Re: Profiles saved in the form of .ini files or similar

Sat Aug 27, 2016 10:53 am

Derrick wrote: And "Synchronizing across multiple computers is a weakness" - it's not a weakness... it's nonexistent!.
Yeah, sync'ing across machines my butt! I have two workstations for printing prep so that raises another problem;

If I delete the profile on one machine and load a factory file from the other with that profile, it shows up as "Default."

I did find I can export the profile as a *.fff file totally by mistake this morning so that is what I'm doing from here on out. I won't be saving the factory files any longer. I will export a *.fff and save it to the project in Git. Then I will purge all profiles between every print job. No more confusion but a ton of work.

The profile management need to be fixed though. Simplify3D is a great printer software. I really like it's quality and control. I just wish the the profiles were better thought out. As it stands today the profiles should be the defaults. They should be kept in a separate directory and much harder to change. Dialing in and changing things on the fly should only change those params in that factory file (hey, great use of a factory file!) and should go away when I clear the platform or say new.
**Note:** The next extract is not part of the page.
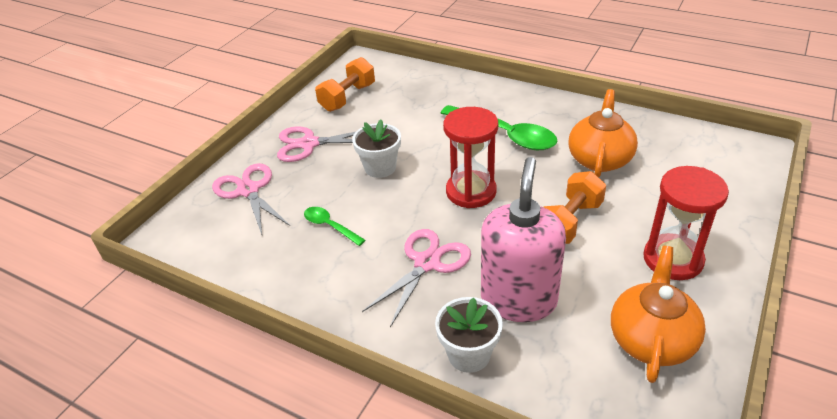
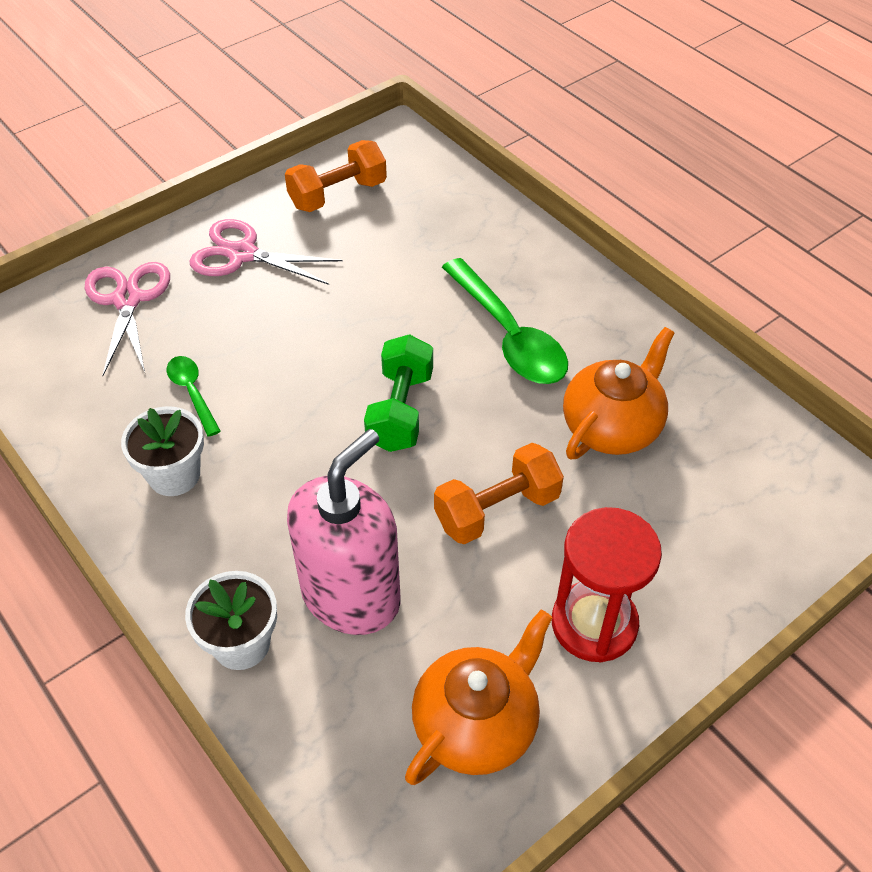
camera: 20 degrees right, 10 degrees up
white flower pot [352,120,401,178] -> white flower pot moved to [121,406,204,496]
pink scissors [362,229,471,327] -> none
red hourglass [443,107,498,208] -> green dumbbell [364,334,433,452]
I still can't stand the fact that the first layer options are not unique for material and quality. That has to change too. I have a different profile now for each material and quality setting so the select boxes for material and quality are never used.

CompoundCarl
Posts: 2005
Joined: Wed Aug 05, 2015 7:23 am

Re: Profiles saved in the form of .ini files or similar

Sat Aug 27, 2016 11:03 am

subnoize wrote:I still can't stand the fact that the first layer options are not unique for material and quality. That has to change too. I have a different profile now for each material and quality setting so the select boxes for material and quality are never used.
If you want the first layer options to change when you select a different quality, then you just need to add that option to your auto configure settings. They already allow you to customize this and change any settings you want for the material or quality, so you can set it up however you like. Personally, I think it would be a big pain to have to customize my first layer position for every single material, so thankfully they allow us to all customize it however we want instead of forcing everyone to use the same preferences.